Ceux qui travaillent au fond sont plutôt jeunes et motivés. Ils débutent souvent par de l’intérim avant d’être titularisés quand ils connaissent bien leur métier, appris sur le tas. Il n’y a pas d’école de mineurs en Dordogne. Hugo, qui manie une imposante pelle, et Joël, qui travaille avec la foreuse, sont notamment formés par Benoît David. « J’ai dû préparer des fiches de suivi pour chaque étape, on doit être très précis dans ce travail. » L’équipe a tout le confort dans la base souterraine : toilettes, douches, réfectoire, atelier, éclairage façon lumière du jour, bonne pour le moral… Un système de communication avec géolocalisation est opérationnel dans tout le réseau, qui s’étend sur 45 hectares. Deux équipes d’exploitation s’y relaient de 5 heures du matin jusqu’à 19 heures.

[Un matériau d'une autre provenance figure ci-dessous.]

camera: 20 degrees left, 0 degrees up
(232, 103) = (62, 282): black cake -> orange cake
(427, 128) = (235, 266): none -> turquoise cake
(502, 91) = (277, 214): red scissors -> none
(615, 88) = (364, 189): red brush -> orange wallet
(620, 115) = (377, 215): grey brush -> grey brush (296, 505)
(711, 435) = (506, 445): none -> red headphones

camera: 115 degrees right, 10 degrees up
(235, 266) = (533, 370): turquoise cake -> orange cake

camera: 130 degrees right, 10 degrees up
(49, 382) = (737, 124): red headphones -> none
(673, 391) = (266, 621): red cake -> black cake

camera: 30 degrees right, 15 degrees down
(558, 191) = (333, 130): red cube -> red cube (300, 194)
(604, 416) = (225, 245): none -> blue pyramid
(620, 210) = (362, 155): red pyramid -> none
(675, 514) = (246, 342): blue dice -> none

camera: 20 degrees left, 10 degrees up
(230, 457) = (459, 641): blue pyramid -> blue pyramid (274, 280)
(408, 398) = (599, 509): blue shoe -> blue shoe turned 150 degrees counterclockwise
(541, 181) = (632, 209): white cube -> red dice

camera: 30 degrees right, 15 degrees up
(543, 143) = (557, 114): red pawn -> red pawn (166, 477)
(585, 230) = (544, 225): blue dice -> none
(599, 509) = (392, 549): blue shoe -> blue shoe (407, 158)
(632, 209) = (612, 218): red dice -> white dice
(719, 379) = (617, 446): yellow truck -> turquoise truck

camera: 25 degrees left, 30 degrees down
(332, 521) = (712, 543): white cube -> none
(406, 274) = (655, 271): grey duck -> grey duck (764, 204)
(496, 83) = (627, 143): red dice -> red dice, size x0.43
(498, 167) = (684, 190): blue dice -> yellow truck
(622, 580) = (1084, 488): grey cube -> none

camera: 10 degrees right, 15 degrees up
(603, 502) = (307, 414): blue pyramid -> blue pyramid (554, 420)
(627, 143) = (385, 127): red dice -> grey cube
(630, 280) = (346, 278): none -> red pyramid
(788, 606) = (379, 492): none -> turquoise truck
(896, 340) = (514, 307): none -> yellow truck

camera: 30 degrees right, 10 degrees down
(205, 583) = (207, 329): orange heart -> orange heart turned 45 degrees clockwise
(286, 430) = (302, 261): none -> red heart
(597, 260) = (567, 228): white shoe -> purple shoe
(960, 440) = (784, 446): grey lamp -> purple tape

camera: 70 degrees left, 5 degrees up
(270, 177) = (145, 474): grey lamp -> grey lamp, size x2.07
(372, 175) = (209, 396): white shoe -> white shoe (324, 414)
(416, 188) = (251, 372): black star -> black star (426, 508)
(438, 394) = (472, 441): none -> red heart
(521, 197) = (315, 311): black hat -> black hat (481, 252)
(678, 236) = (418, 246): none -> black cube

Une carrière ouverte aux visites

Depuis des années les chaux de Saint-Astier ouvrent au public ses carrières exploitées depuis 150 ans, sous certaines conditions. Chacun peut découvrir ces immenses galeries avec ses énormes piliers, les imposants matériels, les petits lacs qui captent les eaux de ruissellement qui sont réutilisées pour éteindre la chaux vive… L’accès se fait la plupart du temps en convois avec des voitures particulières, après avoir vu les fours en surface.
L’office de tourisme de Saint-Astier assure les réservations et l’organisation, mais les visites sont pilotées par des personnes de l’entreprise. Le dirigeant, Antoine Bastier, quatrième génération de chaufournier (fabriquant de chaux) joue parfois le guide, surtout quand il accueille des acteurs du monde économique.

Pour le grand public, les visites sont régulières du 25 juin au 3 septembre uniquement les mercredis à 8 h 30 et 10 h 15. Réservations au 05 53 54 13 85, avec 25 personnes par visite. Durée 1 h 30, avec un tarif de 5 euros. Nombre de places limité à 25 personnes. Il faut penser à se couvrir, surtout l’été, car la température est de 13 degrés, comme dans les grottes.
Des réservations pour des groupes organisés sont possibles toute l’année.
Pour la société des chaux de Saint-Astier, ces rendez-vous sont aussi l’occasion de parler de ses produits utilisés pour la rénovation de monuments anciens, exportés à travers le monde. Avec un savoir-faire qui lui vaut le label d’entreprise du patrimoine vivant.